**EXTRACT PROVIDED**

|---|

LIHUE — Rusdan Rocket Kaikea Ahuna, who left Kauai as a freshman at Kapaa High School in April, came home Saturday afternoon, greeted by his halau Ka Lei Mokihana O Leina‘ala, and friends.
“It’s good to have him home,” said Leina‘ala Pavao Jardin, the kumu hula for the halau whose members showered the young man with lei and affectionate hugs.
Kanoe Ahuna, Rusdan’s mother, said he left in April for surgery to treat Chondro Sarcoma, a bone cancer in his skull.
“This has been quite an adventure,” Kanoe said. “But he had two surgeries and it appears the doctors got everything. It should be OK from now.”
En route to the Stanford Children’s Hospital where Rusdan had his surgery done, the family’s car was broken into while visiting at the Fisherman’s Wharf. Personal belongings, including Rusdan’s medical records, a collection of well wishes, and his brother Kilikai’s computer and cameras were lost.
The police union got together and helped replace the computer and camera, but Kanoe said the cards of aloha meant to be read during Rusdan’s recovery were irreplaceable.
People around the country responded with aloha following telecasts of the incident, and on Friday, the eve of the Ahuna’s family departure, Rusdan was presented a Certificate of Honor by Ed Lee, the mayor of San Francisco, and given a tour of City Hall.
“We had all kinds of people tweeting,” Dan said. “Facebook even gave him a book containing all the tweets.”

|---|

**EXERCISES TO COMPLETE**
1. In the article about Rusdan Ahuna's homecoming:
(a) What cancer did Rusdan's surgery treat, and where in his body was it?
(b) Where was the family's car broken into on the way to the hospital?
(c) Who presented Rusdan with a Certificate of Honor?
2. Carry on the article about Rusdan Ahuna's homecoming, starting after its last sentence.

|---|

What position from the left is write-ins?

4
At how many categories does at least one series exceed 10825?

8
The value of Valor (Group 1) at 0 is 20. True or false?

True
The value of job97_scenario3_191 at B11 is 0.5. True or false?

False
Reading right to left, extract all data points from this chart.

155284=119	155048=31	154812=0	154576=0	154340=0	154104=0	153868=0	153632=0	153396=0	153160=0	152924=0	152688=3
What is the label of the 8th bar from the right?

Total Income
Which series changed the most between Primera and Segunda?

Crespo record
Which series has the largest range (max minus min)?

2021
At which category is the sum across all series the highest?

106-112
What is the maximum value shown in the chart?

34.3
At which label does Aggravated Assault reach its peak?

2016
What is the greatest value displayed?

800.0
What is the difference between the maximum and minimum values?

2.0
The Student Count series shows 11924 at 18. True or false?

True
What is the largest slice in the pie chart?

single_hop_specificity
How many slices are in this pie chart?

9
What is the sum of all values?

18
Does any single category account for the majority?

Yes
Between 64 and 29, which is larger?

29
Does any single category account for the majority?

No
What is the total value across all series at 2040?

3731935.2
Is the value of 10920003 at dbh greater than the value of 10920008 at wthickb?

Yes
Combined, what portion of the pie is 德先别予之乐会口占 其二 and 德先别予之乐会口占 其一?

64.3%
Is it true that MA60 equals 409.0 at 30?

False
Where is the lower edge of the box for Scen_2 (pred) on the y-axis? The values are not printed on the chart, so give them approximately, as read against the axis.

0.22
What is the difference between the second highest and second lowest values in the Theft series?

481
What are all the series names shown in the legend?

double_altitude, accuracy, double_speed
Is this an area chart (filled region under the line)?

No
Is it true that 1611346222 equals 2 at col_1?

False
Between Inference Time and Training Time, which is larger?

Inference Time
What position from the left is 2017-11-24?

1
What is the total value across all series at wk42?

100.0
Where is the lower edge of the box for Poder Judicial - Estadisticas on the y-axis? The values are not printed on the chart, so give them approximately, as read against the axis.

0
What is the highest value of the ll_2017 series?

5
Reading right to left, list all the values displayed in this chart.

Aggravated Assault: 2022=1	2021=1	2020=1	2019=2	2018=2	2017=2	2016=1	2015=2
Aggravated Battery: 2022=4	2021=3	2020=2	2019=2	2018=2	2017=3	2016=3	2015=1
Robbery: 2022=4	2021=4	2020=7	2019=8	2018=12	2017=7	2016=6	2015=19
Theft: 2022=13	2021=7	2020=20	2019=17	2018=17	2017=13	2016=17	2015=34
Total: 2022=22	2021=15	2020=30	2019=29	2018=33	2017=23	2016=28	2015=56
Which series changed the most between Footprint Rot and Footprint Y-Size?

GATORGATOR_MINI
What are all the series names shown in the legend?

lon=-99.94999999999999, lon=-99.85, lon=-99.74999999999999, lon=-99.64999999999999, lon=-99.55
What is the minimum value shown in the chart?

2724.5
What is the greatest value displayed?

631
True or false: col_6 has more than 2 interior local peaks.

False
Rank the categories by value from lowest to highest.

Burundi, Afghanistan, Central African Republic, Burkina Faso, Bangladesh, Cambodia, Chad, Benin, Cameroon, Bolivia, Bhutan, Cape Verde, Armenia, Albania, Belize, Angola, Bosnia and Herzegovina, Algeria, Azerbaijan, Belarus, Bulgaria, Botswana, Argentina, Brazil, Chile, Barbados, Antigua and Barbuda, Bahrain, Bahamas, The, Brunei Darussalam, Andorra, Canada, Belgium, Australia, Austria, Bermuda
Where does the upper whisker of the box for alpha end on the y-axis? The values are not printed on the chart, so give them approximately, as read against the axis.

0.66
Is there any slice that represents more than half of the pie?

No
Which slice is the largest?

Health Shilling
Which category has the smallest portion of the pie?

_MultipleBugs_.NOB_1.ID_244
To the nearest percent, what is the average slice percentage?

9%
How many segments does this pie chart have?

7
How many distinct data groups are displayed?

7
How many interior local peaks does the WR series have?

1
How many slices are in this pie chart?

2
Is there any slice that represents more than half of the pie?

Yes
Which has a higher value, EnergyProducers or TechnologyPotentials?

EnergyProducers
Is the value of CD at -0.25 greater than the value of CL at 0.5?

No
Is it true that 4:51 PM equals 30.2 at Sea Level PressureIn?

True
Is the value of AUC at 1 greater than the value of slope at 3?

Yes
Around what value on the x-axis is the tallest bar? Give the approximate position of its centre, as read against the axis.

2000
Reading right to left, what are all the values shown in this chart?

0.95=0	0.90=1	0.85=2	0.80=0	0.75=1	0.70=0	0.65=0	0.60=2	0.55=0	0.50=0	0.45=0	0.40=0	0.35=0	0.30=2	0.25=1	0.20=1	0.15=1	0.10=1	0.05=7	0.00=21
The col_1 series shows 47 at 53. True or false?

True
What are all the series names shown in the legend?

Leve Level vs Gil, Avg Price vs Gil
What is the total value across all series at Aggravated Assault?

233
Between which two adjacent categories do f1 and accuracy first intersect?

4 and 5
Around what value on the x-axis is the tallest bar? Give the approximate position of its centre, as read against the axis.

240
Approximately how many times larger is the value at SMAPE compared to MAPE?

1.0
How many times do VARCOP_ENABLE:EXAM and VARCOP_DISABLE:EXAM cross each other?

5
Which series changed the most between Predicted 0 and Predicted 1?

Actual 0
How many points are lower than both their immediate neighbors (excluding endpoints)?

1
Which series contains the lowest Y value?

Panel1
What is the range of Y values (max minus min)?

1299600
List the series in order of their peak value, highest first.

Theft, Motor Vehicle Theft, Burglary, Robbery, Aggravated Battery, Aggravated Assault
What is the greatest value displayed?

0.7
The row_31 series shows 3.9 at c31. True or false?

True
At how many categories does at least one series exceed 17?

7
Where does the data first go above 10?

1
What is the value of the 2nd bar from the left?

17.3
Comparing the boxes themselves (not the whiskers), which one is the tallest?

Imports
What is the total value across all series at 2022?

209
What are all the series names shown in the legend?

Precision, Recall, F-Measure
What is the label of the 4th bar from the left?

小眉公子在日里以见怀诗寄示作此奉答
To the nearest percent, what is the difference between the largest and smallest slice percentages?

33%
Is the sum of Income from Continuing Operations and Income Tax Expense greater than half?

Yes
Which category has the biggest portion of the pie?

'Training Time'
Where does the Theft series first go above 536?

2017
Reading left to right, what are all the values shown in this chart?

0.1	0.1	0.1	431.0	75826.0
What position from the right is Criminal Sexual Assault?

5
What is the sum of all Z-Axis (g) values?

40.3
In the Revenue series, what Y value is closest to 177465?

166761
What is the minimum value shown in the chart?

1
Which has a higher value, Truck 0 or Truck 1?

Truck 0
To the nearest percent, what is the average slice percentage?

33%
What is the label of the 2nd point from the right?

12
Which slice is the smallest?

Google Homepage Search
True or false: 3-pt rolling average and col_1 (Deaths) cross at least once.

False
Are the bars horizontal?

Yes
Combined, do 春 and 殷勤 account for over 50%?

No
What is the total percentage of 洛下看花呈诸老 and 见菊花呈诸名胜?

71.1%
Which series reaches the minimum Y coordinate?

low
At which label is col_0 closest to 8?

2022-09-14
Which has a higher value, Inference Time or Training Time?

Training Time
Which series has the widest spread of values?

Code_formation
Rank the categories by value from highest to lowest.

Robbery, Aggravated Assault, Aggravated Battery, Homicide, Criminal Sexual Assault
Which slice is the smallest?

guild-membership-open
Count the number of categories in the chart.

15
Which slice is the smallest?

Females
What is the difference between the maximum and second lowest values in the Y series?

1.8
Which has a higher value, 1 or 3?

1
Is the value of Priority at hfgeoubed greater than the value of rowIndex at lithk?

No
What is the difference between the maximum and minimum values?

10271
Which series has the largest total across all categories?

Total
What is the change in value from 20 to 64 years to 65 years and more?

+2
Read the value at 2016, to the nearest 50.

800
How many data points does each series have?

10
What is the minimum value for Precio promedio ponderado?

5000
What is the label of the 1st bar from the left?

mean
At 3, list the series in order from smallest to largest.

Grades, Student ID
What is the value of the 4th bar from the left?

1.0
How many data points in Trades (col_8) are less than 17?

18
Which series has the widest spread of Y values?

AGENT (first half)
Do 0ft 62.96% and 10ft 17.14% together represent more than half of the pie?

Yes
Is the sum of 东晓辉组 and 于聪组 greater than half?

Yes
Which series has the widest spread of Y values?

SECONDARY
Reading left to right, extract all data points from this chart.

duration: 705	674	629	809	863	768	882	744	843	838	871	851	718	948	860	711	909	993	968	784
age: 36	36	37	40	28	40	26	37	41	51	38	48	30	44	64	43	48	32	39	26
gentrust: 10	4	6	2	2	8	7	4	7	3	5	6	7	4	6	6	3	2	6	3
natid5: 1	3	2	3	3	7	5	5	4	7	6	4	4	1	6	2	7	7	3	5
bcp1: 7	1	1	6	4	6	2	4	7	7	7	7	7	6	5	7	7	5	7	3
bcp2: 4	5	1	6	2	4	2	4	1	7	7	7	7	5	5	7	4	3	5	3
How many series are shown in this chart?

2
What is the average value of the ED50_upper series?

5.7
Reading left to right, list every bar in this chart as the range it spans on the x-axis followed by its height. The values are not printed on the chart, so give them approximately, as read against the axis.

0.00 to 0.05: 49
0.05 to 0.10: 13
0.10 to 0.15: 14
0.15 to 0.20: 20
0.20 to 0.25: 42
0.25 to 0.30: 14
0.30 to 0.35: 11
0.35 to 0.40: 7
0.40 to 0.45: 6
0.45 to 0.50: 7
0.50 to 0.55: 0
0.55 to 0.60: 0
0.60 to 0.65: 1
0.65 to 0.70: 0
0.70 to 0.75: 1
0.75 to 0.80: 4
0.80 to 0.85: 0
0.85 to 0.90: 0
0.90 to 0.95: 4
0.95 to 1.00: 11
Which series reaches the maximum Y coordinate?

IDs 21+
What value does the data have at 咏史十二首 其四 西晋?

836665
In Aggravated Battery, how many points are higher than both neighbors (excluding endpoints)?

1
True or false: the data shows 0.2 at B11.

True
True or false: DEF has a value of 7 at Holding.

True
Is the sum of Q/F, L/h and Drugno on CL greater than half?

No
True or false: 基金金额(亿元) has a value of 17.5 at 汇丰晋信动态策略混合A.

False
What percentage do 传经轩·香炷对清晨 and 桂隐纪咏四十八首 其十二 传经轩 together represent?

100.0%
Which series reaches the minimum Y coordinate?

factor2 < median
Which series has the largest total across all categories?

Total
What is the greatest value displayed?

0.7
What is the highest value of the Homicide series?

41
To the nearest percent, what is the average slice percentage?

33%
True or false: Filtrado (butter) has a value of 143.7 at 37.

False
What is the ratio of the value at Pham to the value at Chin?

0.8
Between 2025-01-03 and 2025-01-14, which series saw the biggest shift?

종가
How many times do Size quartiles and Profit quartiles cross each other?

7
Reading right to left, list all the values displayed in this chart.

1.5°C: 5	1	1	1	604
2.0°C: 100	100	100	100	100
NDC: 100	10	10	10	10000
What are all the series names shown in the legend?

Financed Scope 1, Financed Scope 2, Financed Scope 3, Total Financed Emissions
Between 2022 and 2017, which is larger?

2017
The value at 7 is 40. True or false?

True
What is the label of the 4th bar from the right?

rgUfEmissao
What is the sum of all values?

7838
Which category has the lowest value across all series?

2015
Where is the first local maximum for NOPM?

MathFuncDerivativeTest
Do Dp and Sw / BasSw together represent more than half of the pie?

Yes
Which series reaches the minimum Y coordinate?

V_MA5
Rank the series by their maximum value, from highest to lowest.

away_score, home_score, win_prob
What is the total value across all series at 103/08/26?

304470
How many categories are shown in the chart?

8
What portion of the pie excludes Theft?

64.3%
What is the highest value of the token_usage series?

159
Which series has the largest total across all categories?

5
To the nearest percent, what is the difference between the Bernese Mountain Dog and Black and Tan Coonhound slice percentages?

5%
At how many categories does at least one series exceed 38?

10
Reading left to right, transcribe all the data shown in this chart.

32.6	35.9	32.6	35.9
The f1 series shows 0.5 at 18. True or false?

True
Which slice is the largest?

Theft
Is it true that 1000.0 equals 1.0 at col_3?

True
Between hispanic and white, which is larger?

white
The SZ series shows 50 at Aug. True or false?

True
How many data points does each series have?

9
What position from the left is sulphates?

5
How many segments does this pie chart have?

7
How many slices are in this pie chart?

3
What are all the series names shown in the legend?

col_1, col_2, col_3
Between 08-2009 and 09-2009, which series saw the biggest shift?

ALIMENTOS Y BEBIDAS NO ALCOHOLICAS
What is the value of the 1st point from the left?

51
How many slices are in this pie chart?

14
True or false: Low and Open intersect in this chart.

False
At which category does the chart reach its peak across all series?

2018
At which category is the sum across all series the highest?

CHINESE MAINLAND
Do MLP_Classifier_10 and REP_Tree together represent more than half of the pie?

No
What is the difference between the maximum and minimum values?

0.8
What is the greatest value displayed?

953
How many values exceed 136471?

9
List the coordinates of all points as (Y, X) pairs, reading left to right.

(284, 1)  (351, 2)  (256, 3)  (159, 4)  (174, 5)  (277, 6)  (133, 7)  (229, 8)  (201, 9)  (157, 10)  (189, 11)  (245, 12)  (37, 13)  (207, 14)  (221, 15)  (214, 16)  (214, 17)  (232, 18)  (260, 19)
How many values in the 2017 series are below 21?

|---|

**RESPONSES**
1.
(a) Chondro Sarcoma, a bone cancer in his skull.
(b) At Fisherman's Wharf.
(c) Ed Lee, the mayor of San Francisco.

2.
Dan Ahuna, moved to tears by the welcome home group that burst into oli, said Rusdan underwent two surgeries, and remembers meeting John Uyeno, the former publisher of The Garden Island and a Past District Governor for the District 50 Lions.
“There were three families from Hawaii,” Dan said. “We cried together. We thought it was just going to be one surgery. Rocket actually was put under four times. Twice, it was pretty non-invasive, but he was put under.”
Kanoe said following the first nine-hour surgery, Rusdan didn’t have control over certain portions of his face. This was corrected following the second surgery.
“The tumor he had damaged part of his vocal cord,” Kanoe said. “The second surgery corrected that, but he is not supposed to speak because of the recovery.”
That did not stop the young man from being smothered with aloha and being welcomed home.
“This has been an adventure,” Kanoe said. “It’s good to be home.”